L’architecture de l’école primaire vaut bien un concours

La meilleure des enseignantes et le meilleur des professeurs ne peuvent enseigner de la même façon n’importe où, y compris par écrans interposés. En 2020, à en juger par le nombre de concours organisés au Québec depuis deux décennies et par le nombre d’édifices primés, il est plus facile de trouver une excellente bibliothèque qu’une école primaire digne de ce nom.

Tout concours pour un édifice scolaire affronte une contradiction : la certitude que les lieux de scolarisation forgent et modèlent ce que nous sommes depuis la petite enfance et cette conviction, répandue parmi les décideurs publics, que l’on pourrait au fond étudier et enseigner n’importe où.

La situation des écoles primaires s’est détériorée au point de constituer le nouvel enjeu national. Pourtant, et comparativement aux pratiques en vigueur dans de nombreux pays, il s’organise très peu de concours pour les lieux d’éducation, tant au Québec qu’au Canada. Sur 451 concours répertoriés depuis 1858, à peine 8 % concernent des programmes liés à l’éducation, essentiellement au niveau universitaire, et moins de 2 % pour des écoles primaires. Si l’on met de côté les cinq concours du LAB-École, il ne reste guère que le remarquable cas historique du « concours provincial d’architecture pour les écoles primaires » organisé par le gouvernement du Québec en 1964, dans la foulée du rapport Parent.

Il n’y a eu par la suite que de rares concours, essentiellement universitaires dans les années 70, et il a fallu attendre les années 90 pour que le parc immobilier vieillissant impose de nouvelles consultations et réflexions.

Mais les écoles ne sont toujours pas considérées comme des questions architecturales essentielles en Amérique du Nord.

Par comparaison, il se trouve peu d’écoles primaires ou secondaires et parfois maternelles qui n’aient été conçues par concours dans des pays comme l’Allemagne, la France, la Suisse et tous les pays nordiques, que l’on cite aujourd’hui en exemple dans toutes les discussions, dans tous les articles et dans tous les nouveaux programmes de concours au Québec : y compris les cinq concours du LAB-École organisés en 2019 et dont les résultats ont été dévoilés le 24 août dernier.

En organisant ces concours, LAB-École a montré que l’architecture n’était pas un luxe, mais une nécessité pour l’école primaire. Dans des contextes aussi différents que Saguenay, Maskinongé, Rimouski, Gatineau et Shefford, les 160 propositions, toutes publiées sur le Catalogue des concours canadiens*, se révèlent riches en réflexions démontrant que la question de l’école primaire reste complexe et ne saurait être circonscrite dans des modèles à répéter.

On rétorquera que la procédure du concours n’est pas la seule façon d’assurer la qualité architecturale.
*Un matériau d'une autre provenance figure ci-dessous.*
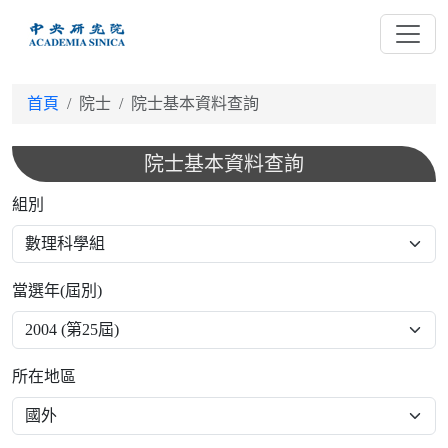
跳
到
主
要
首頁
院士
院士基本資料查詢
內
容
院士基本資料查詢
組別
當選年(屆別)
所在地區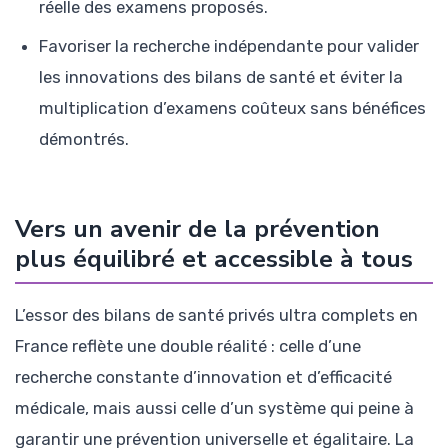
réelle des examens proposés.
Favoriser la recherche indépendante pour valider
les innovations des bilans de santé et éviter la
multiplication d’examens coûteux sans bénéfices
démontrés.
Vers un avenir de la prévention
plus équilibré et accessible à tous
L’essor des bilans de santé privés ultra complets en
France reflète une double réalité : celle d’une
recherche constante d’innovation et d’efficacité
médicale, mais aussi celle d’un système qui peine à
garantir une prévention universelle et égalitaire. La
Sans doute, mais l’examen du nombre de projets primés dans le domaine de l’architecture scolaire est tout aussi désolant.

Les statistiques, tant au Québec qu’au Canada, confirment la méfiance des autorités éducatives dans la recherche de l’excellence ou de l’innovation. Sur une période de quatre décennies, moins d’une trentaine d’écoles primaires et secondaires canadiennes ont été primées sur un ensemble de plusieurs milliers de réalisations ayant reçu un prix d’excellence. Au Québec, les écoles récompensées se comptent sur les doigts d’une main : l’école primaire Baril (2019), le collège Saint-Louis (2015), l’école primaire Barclay (2014), l’école primaire de la Grande-Hermine (2009) et l’école secondaire Nikanik (1998).

À en juger par le silence des autorités publiques québécoises depuis le concours de 1964, il y a de quoi craindre qu’un renouveau de la normalisation – fût-il centré sur la chaleur du bois, la couleur du ciel et la belle froideur industrielle de l’aluminium – ne soit qu’une répétition des erreurs du passé. Chaque école doit être inscrite dans son contexte urbain et si de nombreux pays dits civilisés organisent systématiquement des concours pour les écoles – pour chaque école – pourquoi devrait-il en être autrement au Québec ?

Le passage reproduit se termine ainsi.